- _Serie di esercizi_:
a - Sostituisca "contadino" con "rurale" nel tratto dell'estratto sui detti dialettali che va da "È un ammonimento" fino a "superstizione del venerdì...", e lo riporti per intero.
b - Riassuma in due frasi l'estratto sui detti dialettali.
c - Prosegua l'estratto sui detti dialettali a partire dal punto in cui si interrompe.

- _Estratto fornito_:
<<<<

È un ammonimento ironico e bonario a prendere finalmente una decisione. È come dire «Ta pöt mìô tègner el pè 'n dò scàrpe» (Non puoi tenere il
piede in due scarpe). O l'una o l'altra cosa. |
Shé! Dàgô mànec... |
Sì!, dagli manico...
Non dargli corda! Non incoraggiarlo! Non stare sempre dalla sua parte! Il detto viene dal
linguaggio contadino, infatti solo se hanno un manico adeguato, i vari attrezzi (vanga,
forca, falce ecc.) diventano efficacemente utilizzabili. |
She la crus
lè n ca de 'enerdé,
entro tré més la tùrnô ndré |
Se la croce è in casa di venerdì,
entro tre mesi torna indietro.
A proposito della superstizione del venerdì...

>>>>

- _Dati forniti_:

<<<<

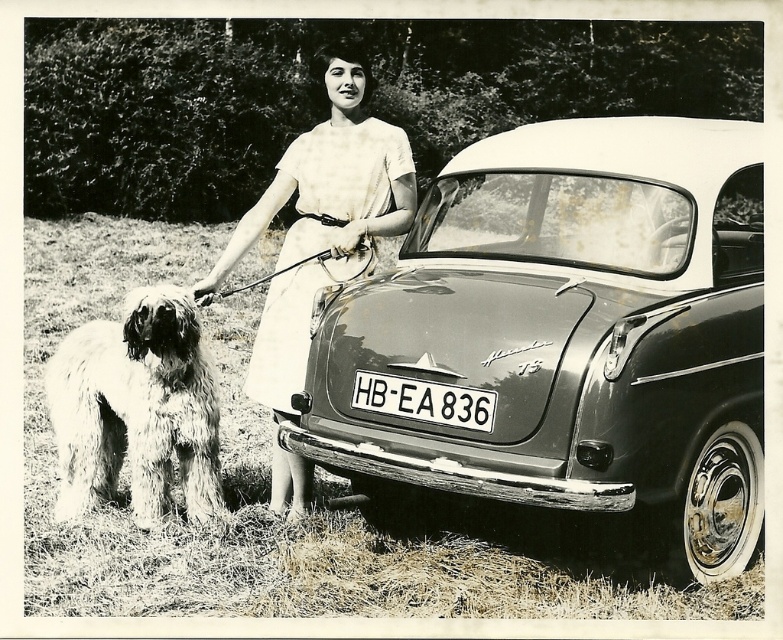
Based on the scene description, where is the shiny black car at center located in terms of coordinates?

The shiny black car at center is located at coordinates point (572, 337).

You are a photographer trying to capture the woman in the white cotton dress at center. You want to focus on her face while ensuring the vintage car and the dog are still visible in the frame. Where should you position your camera relative to the point marked at coordinates point (320, 220)?

Position the camera slightly to the left of point (320, 220) to focus on the woman in the white cotton dress at center while keeping the vintage car and the dog in the frame.

You are a photographer who wants to take a closeup of the shiny black car at center and the white cotton dress at center. Which object should you focus on first to ensure it is in sharp focus?

The shiny black car at center is closer to the viewer than the white cotton dress at center, so you should focus on the shiny black car at center first to ensure it is in sharp focus.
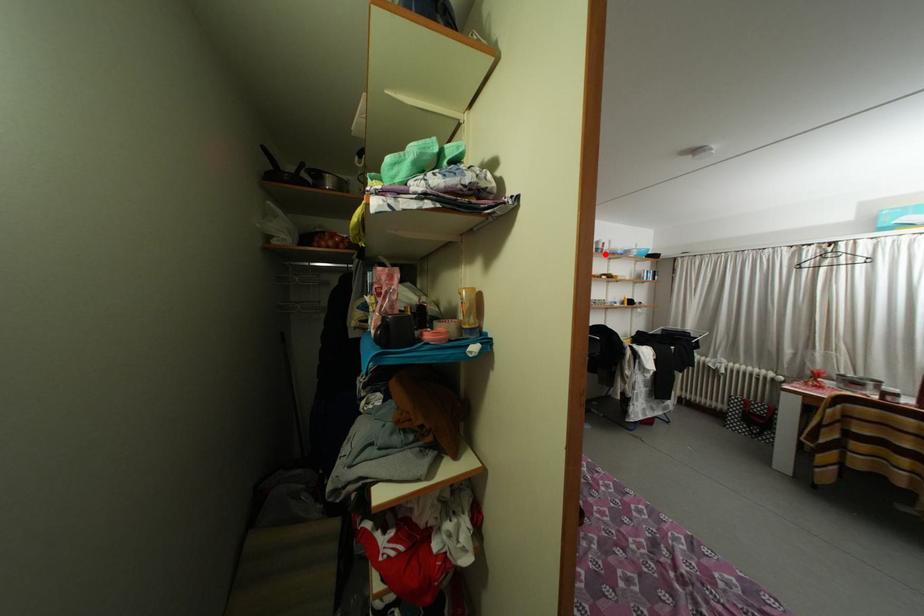
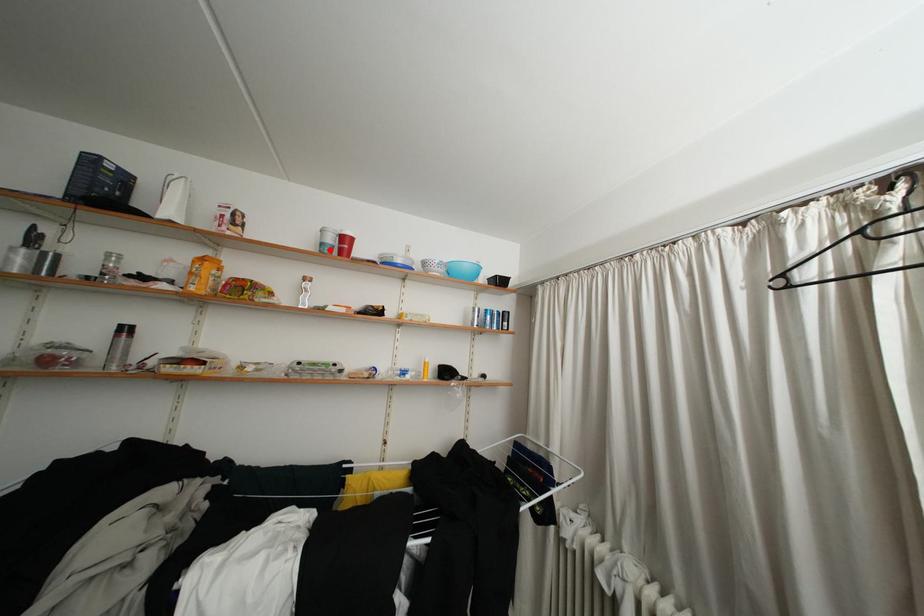
I am providing you with two images of the same scene from different viewpoints. A red point is marked on the first image and another point is marked on the second image. Is the red point in image1 aligned with the point shown in image2?

Yes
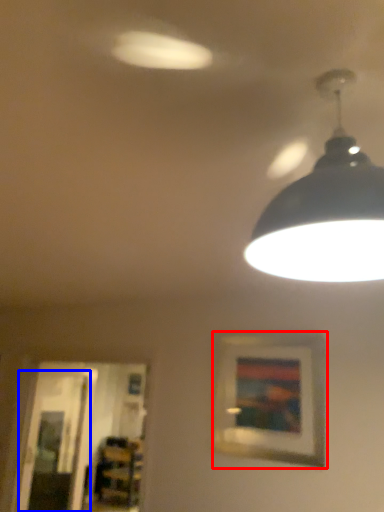
Question: Among these objects, which one is nearest to the camera, picture frame (highlighted by a red box) or glass door (highlighted by a blue box)?

Choices:
 (A) picture frame
 (B) glass door

Answer: (A)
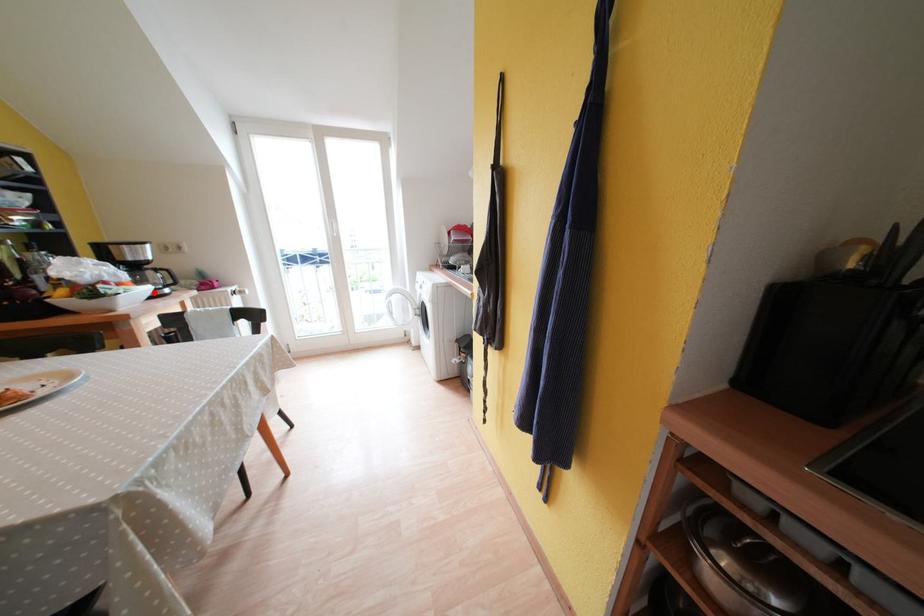
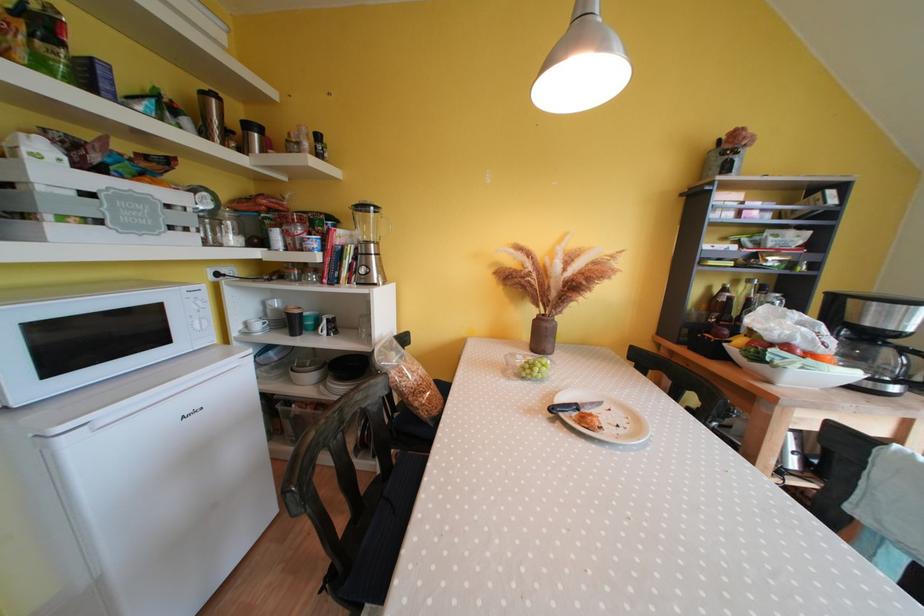
The point at the highlighted location is marked in the first image. Where is the corresponding point in the second image?

(858, 378)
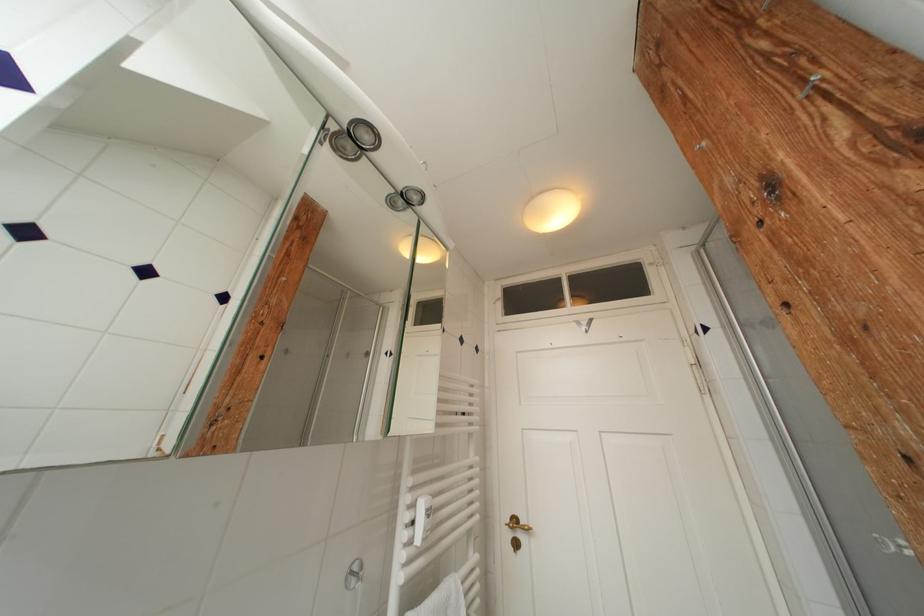
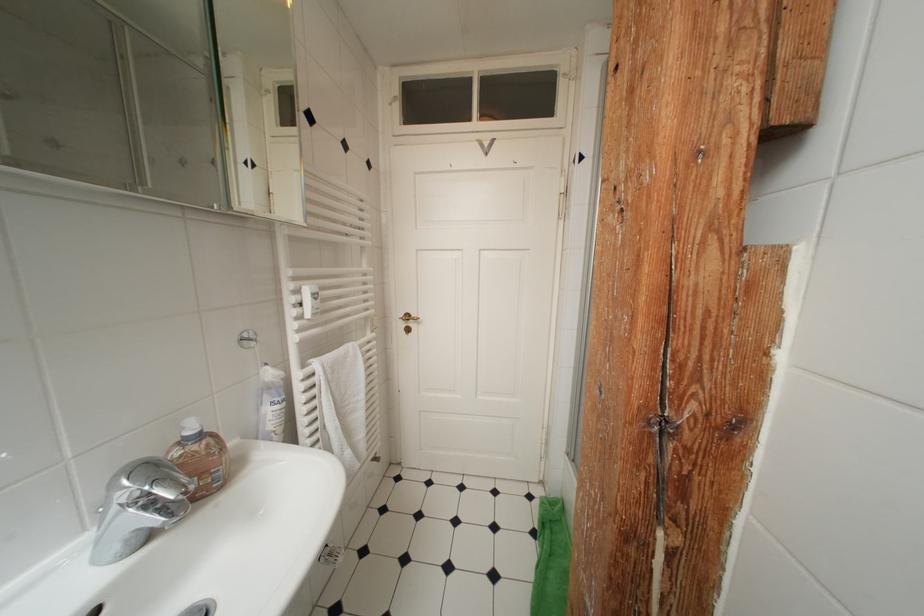
Where in the second image is the point corresponding to point (393, 358) from the first image?

(253, 167)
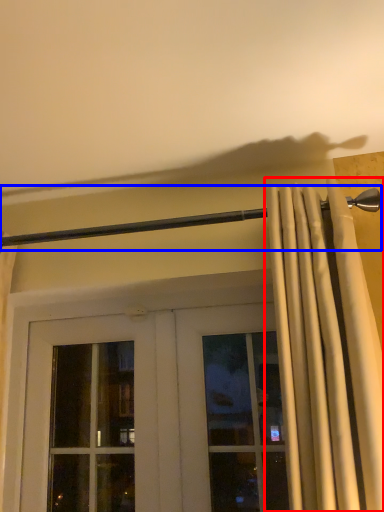
Question: Among these objects, which one is nearest to the camera, curtain (highlighted by a red box) or beam (highlighted by a blue box)?

Choices:
 (A) curtain
 (B) beam

Answer: (A)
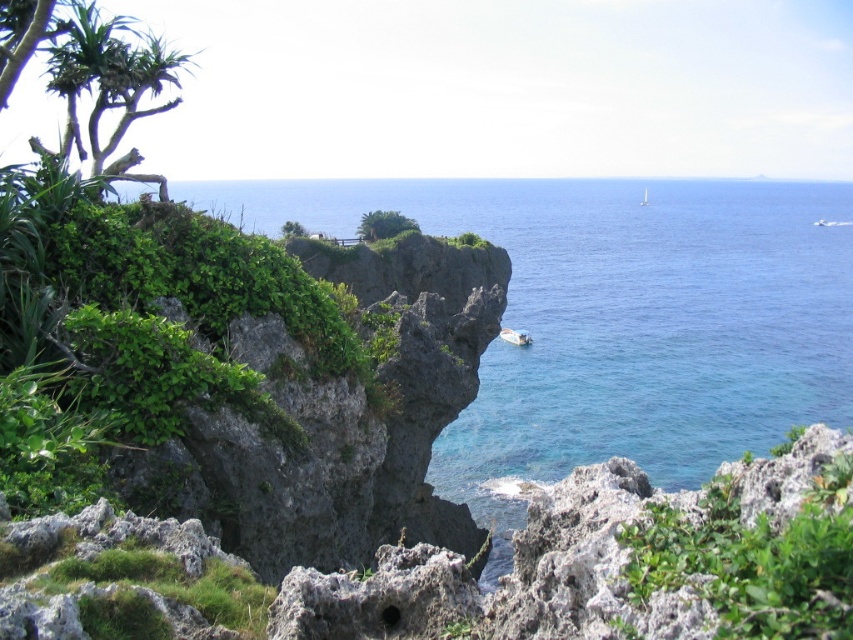
You are standing at the camera position and want to take a photo of the green leafy shrub at left. Can you estimate how far you need to walk forward to get the shrub to fill the frame better?

The green leafy shrub at left is 5.30 meters away from the camera. To get it to fill the frame better, you would need to walk closer, reducing the distance between you and the shrub.

You are standing on the rocky shore and see the green leafy plant at center and the white glossy boat at center. Which object is closer to you?

The green leafy plant at center is closer to you since it is positioned over the white glossy boat at center, indicating it is in a more foreground layer.

Based on the scene description, where is the green leafy shrub at left located in terms of its 2D coordinates?

The green leafy shrub at left is located at the 2D coordinates of point (134, 323).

>>>>

- _Risposte in ordine_:
a -
È un ammonimento ironico e bonario a prendere finalmente una decisione. È come dire «Ta pöt mìô tègner el pè 'n dò scàrpe» (Non puoi tenere il
piede in due scarpe). O l'una o l'altra cosa. |
Shé! Dàgô mànec... |
Sì!, dagli manico...
Non dargli corda! Non incoraggiarlo! Non stare sempre dalla sua parte! Il detto viene dal
linguaggio rurale, infatti solo se hanno un manico adeguato, i vari attrezzi (vanga,
forca, falce ecc.) diventano efficacemente utilizzabili. |
She la crus
lè n ca de 'enerdé,
entro tré més la tùrnô ndré |
Se la croce è in casa di venerdì,
entro tre mesi torna indietro.
A proposito della superstizione del venerdì...

b - L'estratto illustra alcuni detti dialettali: uno è un ammonimento ironico e bonario a prendere finalmente una decisione, come dire che non si può tenere il piede in due scarpe, mentre «Dàgô mànec» invita a non dare corda a qualcuno né a incoraggiarlo e deriva dal linguaggio contadino, poiché gli attrezzi sono efficaci solo con un manico adeguato. Riporta inoltre il detto secondo cui, se la croce è in casa di venerdì, entro tre mesi torna indietro, a proposito della superstizione del venerdì.

c -
Quando il funerale si fa in questo giorno è segno che entro tre mesi ci sarà un altro
lutto in casa.
Ai funerali capita di sentire commenti di questo tenore: «She i vé a töt i carabignér
ta ègnet a ca amò, ma she 'l vé 'l prét, ta tùrnet piö 'ndré» (Se vengono a
prenderti i carabinieri torni ancora a casa, ma se viene il prete non ritorni più).
«Shé, ma 'l sét chel che 'l dis chi 'l prét? "Mé 'ndó deànti, ma ta shét té
che ta ma ègnet deré." ...èl òbligô nishü a curìgô ré!» (Sì, ma sai
cosa dice il prete? "Io vado davanti, ma sei tu che mi vieni dietro." Non
obbliga nessuno a seguirlo!). In questo scambio di battute si intravede anche la
disposizione logistica del corteo funebre: davanti la croce, i chierichetti e le donne
disposte su due file, poi il prete, il defunto i parenti stretti ed infine l'altra gente. |
She ta 'l vóntet mìô
'l cadenàs el crìdô |
Se non lo ungi, il catenaccio cigola.
«Cridà» significa anche piangere, ma quando è un pianto gridato, altrimenti per
noi piangere è solo «Piànzer».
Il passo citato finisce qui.